Online thieves might be sophisticated enough to go after online banking customers that use just an account number, PIN or password to transact business over the Web. However, it's not the individual that poses the most tempting target.
"Is the hacker going to come after me, or the server of the bank and get yours, mine and the other 10,000 account members?" asked Cynthia Provin, president of THALES e-Security for the Americas, based in Sunrise, Fla.
It's certainly more difficult to crack into a bank's server, but once there, a data thief could find the biggest trove of valuable information. "That's where the information is the most vulnerable," said Provin.
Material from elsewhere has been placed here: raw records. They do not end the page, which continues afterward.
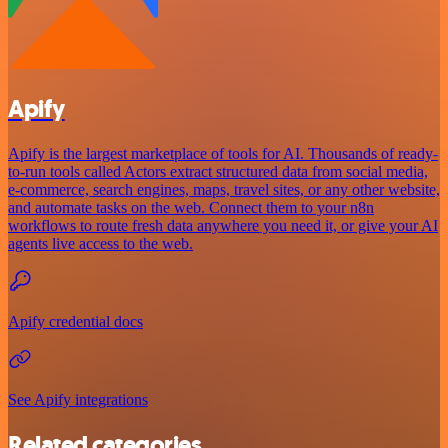
Apify
Apify is the largest marketplace of tools for AI. Thousands of ready-
to-run tools called Actors extract structured data from social media,
e-commerce, search engines, maps, travel sites, or any other website,
and automate tasks on the web. Connect them to your n8n
workflows to route fresh data anywhere you need it, or give your AI
agents live access to the web.
Apify credential docs
See Apify integrations
Related categories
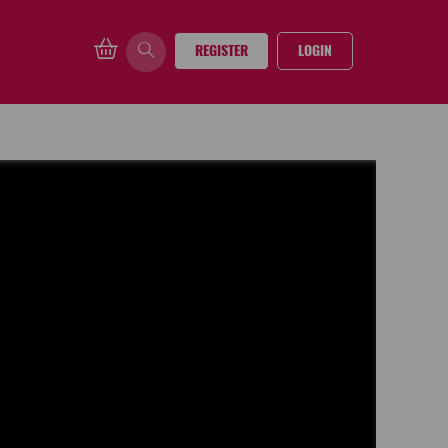
REGISTER
LOGIN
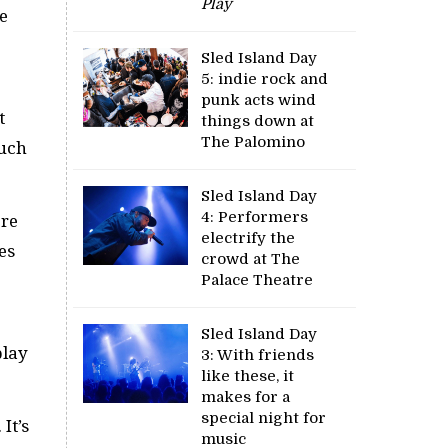
Play
e
Sled Island Day
5: indie rock and
punk acts wind
t
things down at
The Palomino
much
Sled Island Day
4: Performers
ore
electrify the
es
crowd at The
Palace Theatre
Sled Island Day
play
3: With friends
like these, it
makes for a
special night for
. It’s
music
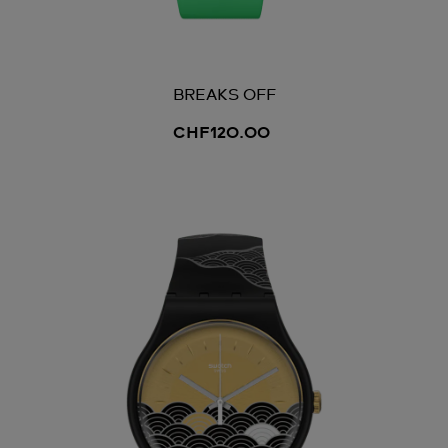
BREAKS OFF
CHF120.00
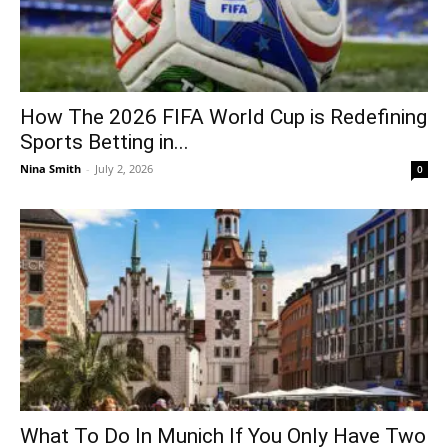
How The 2026 FIFA World Cup is Redefining
Sports Betting in...
Nina Smith
-
July 2, 2026
0
What To Do In Munich If You Only Have Two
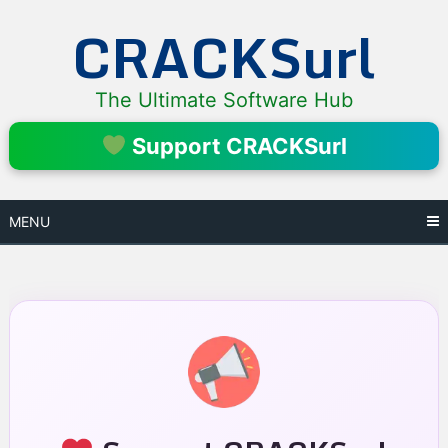
Skip
CRACKSurl
to
content
The Ultimate Software Hub
Support CRACKSurl
MENU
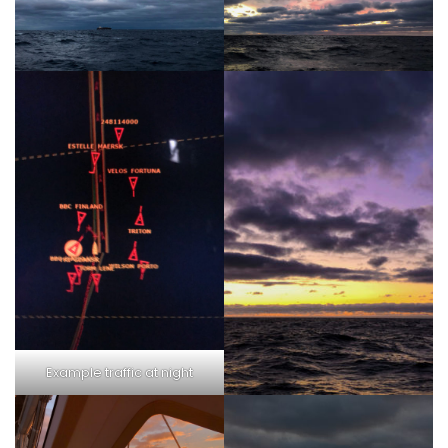
Example traffic at night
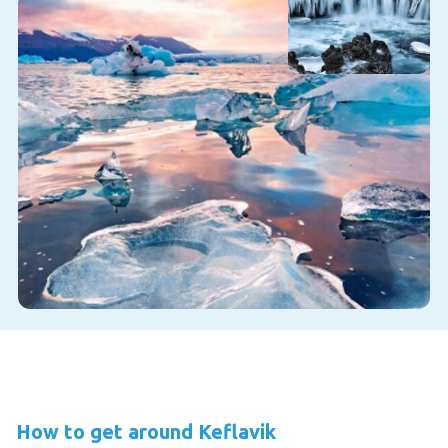
How to get around Keflavik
As part of its WebPIN online transaction solution, THALES provides a hardware-based host security module that addresses this potential vulnerability. "Of course banks have firewalls, but it's been proven time and time again that the people who really want that information are professional criminals, and can get through a firewall and passwords and things of that sort," said Provin.
So if you can't keep the thieves out of the house, at least prevent them from finding the jewelry. That's what encryption does - it makes the jewelry box indistinguishable from the cereal box.
But even with password-protected access to a Web server, there are ways to break through encryption. That's the main benefit of hardware-based encryption. "If you do encryption in software, it's on the server--and that's a vulnerability," said Previn. "If someone were to break into the Web server, they're never going to be able to find the key to unlock that encryption."